At the same time, Amazon, which may soon surpass Apple as the world’s most valuable company, has the chutzpah to hold a municipal shakedown competition to find a spot suitable for its second headquarters. Cities across the United States and Canada, some with rotted bridges and schools and potholed streets, are trying to attract Amazon by offering lavish tax breaks (New Jersey offered US$7-billion incentives if Amazon were to pick Newark). Amazon’s popularity has been bad news for traditional retailers. Many are dying. One investment firm publishes a “Death by Amazon” list of the retailers suffering the most from Amazon’s onslaught: Macy’s trades at less than half its 2015 high; Sears Canada has gone bankrupt and so has Toys R Us.

“We believe [retail] defaults in 2018 could match or exceed last year’s record level,” S&P Global Ratings analyst Robert Schulz said in a recent report.
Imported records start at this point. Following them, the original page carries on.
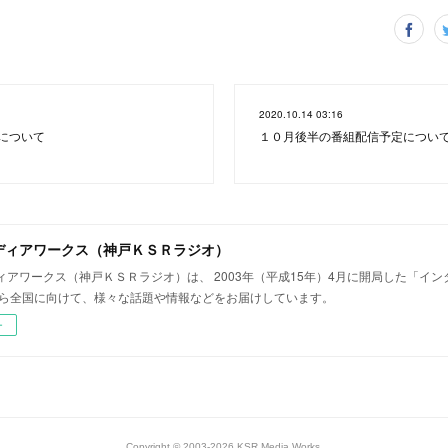
2020.10.14 03:16
について
１０月後半の番組配信予定につい
ディアワークス（神戸ＫＳＲラジオ）
ィアワークス（神戸ＫＳＲラジオ）は、 2003年（平成15年）4月に開局した「イ
から全国に向けて、様々な話題や情報などをお届けしています。
ー
Copyright © 2003-2026 KSR Media Works.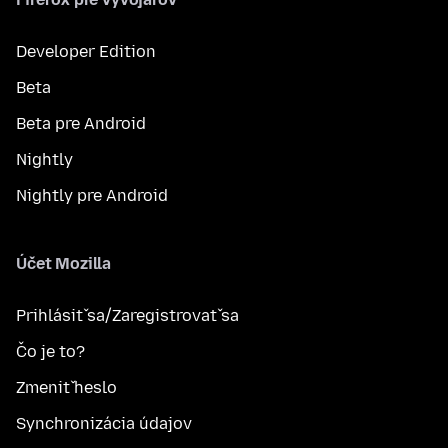
Developer Edition
Beta
Beta pre Android
Nightly
Nightly pre Android
Účet Mozilla
Prihlásiť sa/Zaregistrovať sa
Čo je to?
Zmeniť heslo
Synchronizácia údajov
Even as retailers big and small vanish at alarming rates, municipal governments are asking few questions about the consequences of declining Main Street employment and shuttered stores. The lost tax income has to be replaced and squeezing house owners is the obvious solution. Watch your house taxes rise as online retailing takes off. The bigger concern may be concentration of power.
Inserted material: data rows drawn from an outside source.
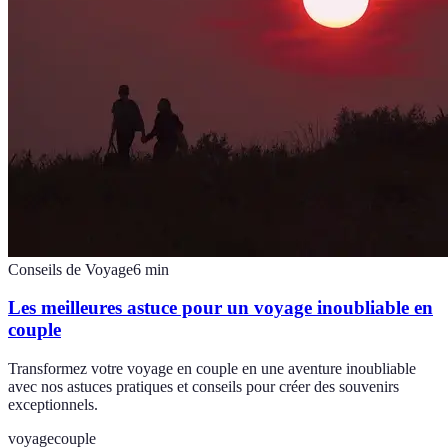
Conseils de Voyage
6
min
Les meilleures astuce pour un voyage inoubliable en
couple
Transformez votre voyage en couple en une aventure inoubliable
avec nos astuces pratiques et conseils pour créer des souvenirs
exceptionnels.
voyage
couple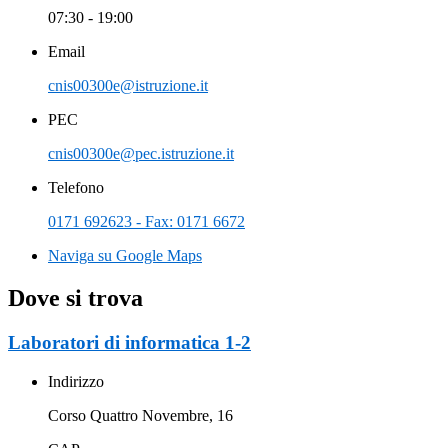
07:30 - 19:00
Email
cnis00300e@istruzione.it
PEC
cnis00300e@pec.istruzione.it
Telefono
0171 692623 - Fax: 0171 6672
Naviga su Google Maps
Dove si trova
Laboratori di informatica 1-2
Indirizzo
Corso Quattro Novembre, 16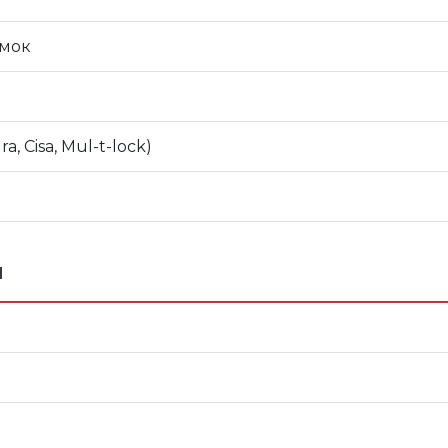
амок
 Cisa, Mul-t-lock)
й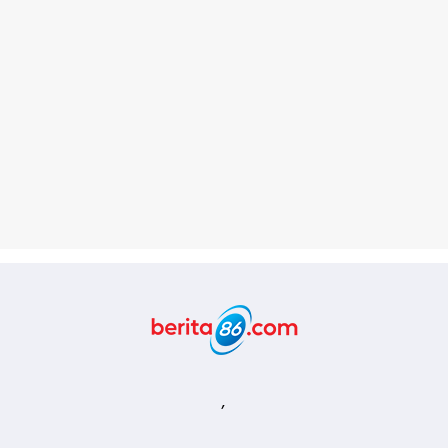
Berita86.com
,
While Amazon’s overall share of total retail sales is still small, at about 4 per cent in the United States in 2017, its share of online commerce is estimated at 40 to 50 per cent. It is the third largest streaming media company and the top provider of cloud computing. It is, or soon will be, the biggest clothing retailer. So far, the anti-trust case against Amazon is not clear, since competition regulators in the Western world seem more concerned about price than market power and the preservation of competition. Amazon cannot be accused of price gouging, though it could raise prices substantially once it’s dominant in certain retail categories.

But there is no doubt that Amazon can, and has, clobbered competitors. Look what its arrival did to the traditional book market. Sometimes Amazon can affect competition even before it actually launches a competing service. The Blue Apron case comes to mind. Shortly before the American company, which provides recipes and packaged ingredients for home cooking, went public last June, Amazon filed a trademark to launch a copycat service. Blue Apron shares immediately plummeted on investor fears that Amazon would get into the same game (the shares have since gone from US$11 to less than US$2).
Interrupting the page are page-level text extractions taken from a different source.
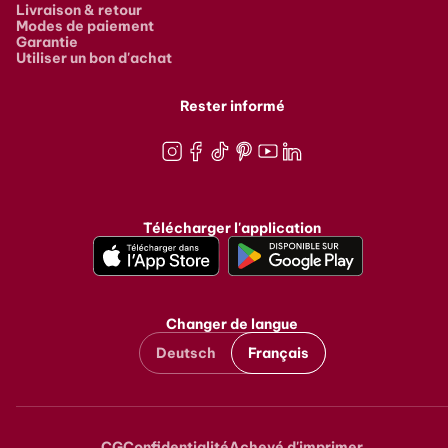
Livraison & retour
Modes de paiement
Garantie
Utiliser un bon d'achat
Rester informé
Instagram
Facebook
TikTok
Pinterest
Youtube
LinkedIn
Télécharger l'application
Changer de langue
Deutsch
Français
CG
Confidentialité
Achevé d'imprimer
The bigger threat may not come from Amazon’s clout in retailing, but in search. Today, you might search a product on Google and buy it on Amazon. Tomorrow, you may do both on Amazon. As Amazon’s search capabilities expand, Google may become redundant. As its logistics business expands, FedEx, DHL and other delivery companies will come under pressure. If they were smart, they would band together and set up a shopfront to compete with Amazon, but they are running out of time. Amazon’s logistics, retailing and data power is becoming hard to beat. As Mr. Big Tech, Mr. Bezos has been celebrated more than scrutinized. Mr. Zuckerberg’s long honeymoon is over. It’s Mr. Bezos’s time to answer some hard questions too.